Database Partitioning
For the pre-computed prefix hash table, we can use hash partition. The basic approach is to use a hash function to transform the key into a hash value, and then use that hash value to determine which partition (or shard) the key-value pair should be stored in.
Database Replication
Key-value data stores like DynamoDB and MongoDB have replication built-in. We can configure the number of replicas to ensure high availability and data durability.
Data Retention and Cleanup
We can set a retention policy for the Elasticsearch index, to automatically delete data that is older than a certain period. This would help us manage the size of the index, and ensure that the suggestions are based on recent data.
How to Build the Index?
We can build the index offline, using a batch processing system like Hadoop or Spark. The system would process the logs of the e-commerce site, extract the search queries, and build the index. The index would be stored in a distributed file system like HDFS or S3, and loaded into the Elasticsearch cluster.
For the simple requirement of this problem, we will use only frequency data, aggregated from the web servers' access logs.
In real-world applications, there are often multiple data sources. For example, Pinterest uses users' pin data and Facebook uses friends relationships .
Caching
Caching is an essential part of the design for a typeahead system due to its read-heavy nature. By storing frequently accessed data in a cache, we can reduce the latency and the load on the backend servers.
Client-side Caching
Client-side caching involves storing search results directly in the user's browser. This approach significantly reduces latency for repeated searches, as the results can be fetched from the cache instead of requiring a network call to the server. However, the cache size is limited by the storage capacity of the browser, and the cache is not shared between different browsers or devices.
Server-side Caching
Server-side caching involves using a distributed cache like Redis or Memcached to store search results on the servers. This approach can reduce the load on the database, as the results can be fetched from the cache instead of requiring a database query.

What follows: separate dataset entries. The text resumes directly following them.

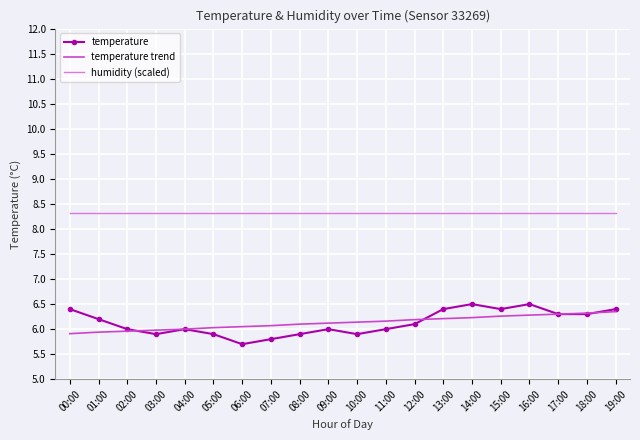

Which label corresponds to the smallest value in the chart?

06:00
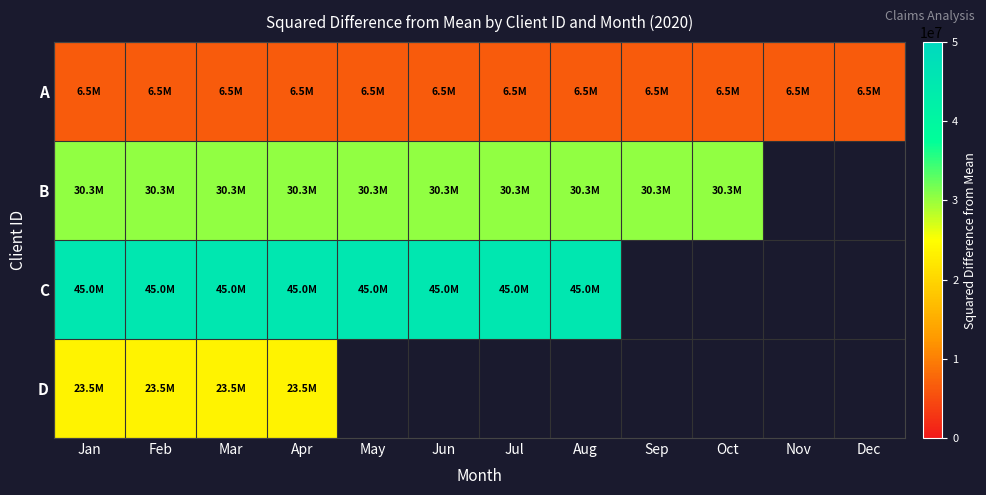

Rank the series by their maximum value, from lowest to highest.

A, D, B, C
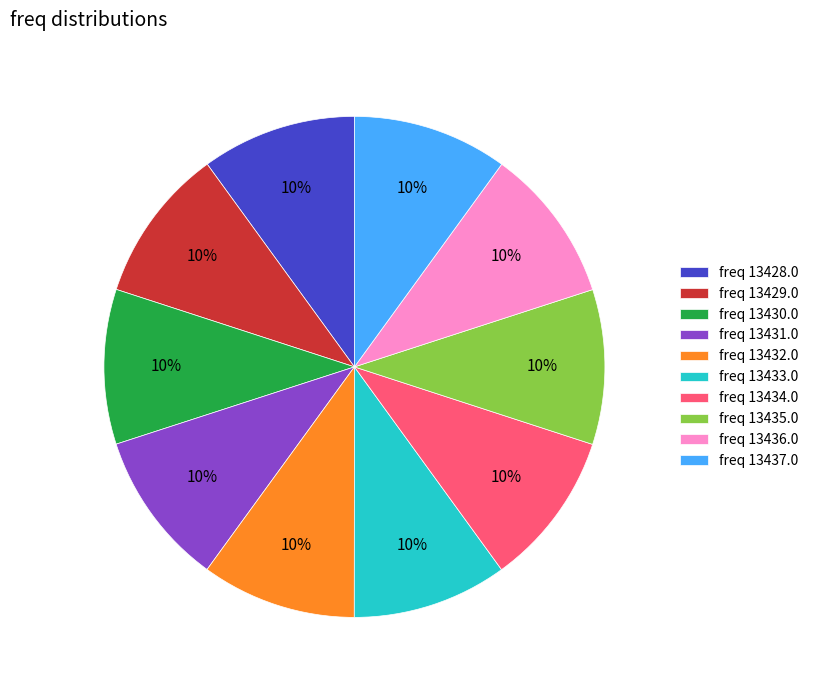

To the nearest percent, what percentage of the pie is freq 13436.0?

10%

What If We Want Real-time Typeahead Suggestions?
If we want real-time results, we need to update frequencies in real-time. Due to the heavy write operations, writing to disk would be way too slow. We will want to do this in memory. The creator of Redis has a blog post on how to implement autocomplete in Redis. The idea is to use sorted set to store the frequencies and use ZINCRBY
command to update frequencies.
How to Handle Typos
We can use Fuzzy Matching to handle typos. Fuzzy matching algorithms can be employed to find approximate matches for a given query, even if it contains typographical errors. Popular fuzzy matching algorithms include Levenshtein distance, Damerau-Levenshtein distance, and Jaro-Winkler distance. These algorithms measure the similarity between strings based on the number of insertions, deletions, substitutions, or transpositions required to transform one string into another. By considering suggestions that are close to the original query, we can provide relevant results despite minor errors.
Let's consider a user query with a typo, such as "aple." To handle the typo, we can use a fuzzy matching algorithm like Levenshtein distance to find approximate matches. Compute the Levenshtein distance between "aple" and each indexed term. Find the terms with the smallest distance (e.g., within a certain threshold). Retrieve the corresponding entries from the index for those terms. For example, the system might find that "aple" is close to "apple" with a Levenshtein distance of 1. The suggested term is "apple."
Alternatively, you could incorporate a spell-checking algorithm such as the SymSpell or Peter Norvig's spell correction algorithm. These algorithms usually involve creating a dictionary of known words, then for each input word, generating a set of candidate words that are a small edit distance away and selecting the most likely candidate based on some probability model.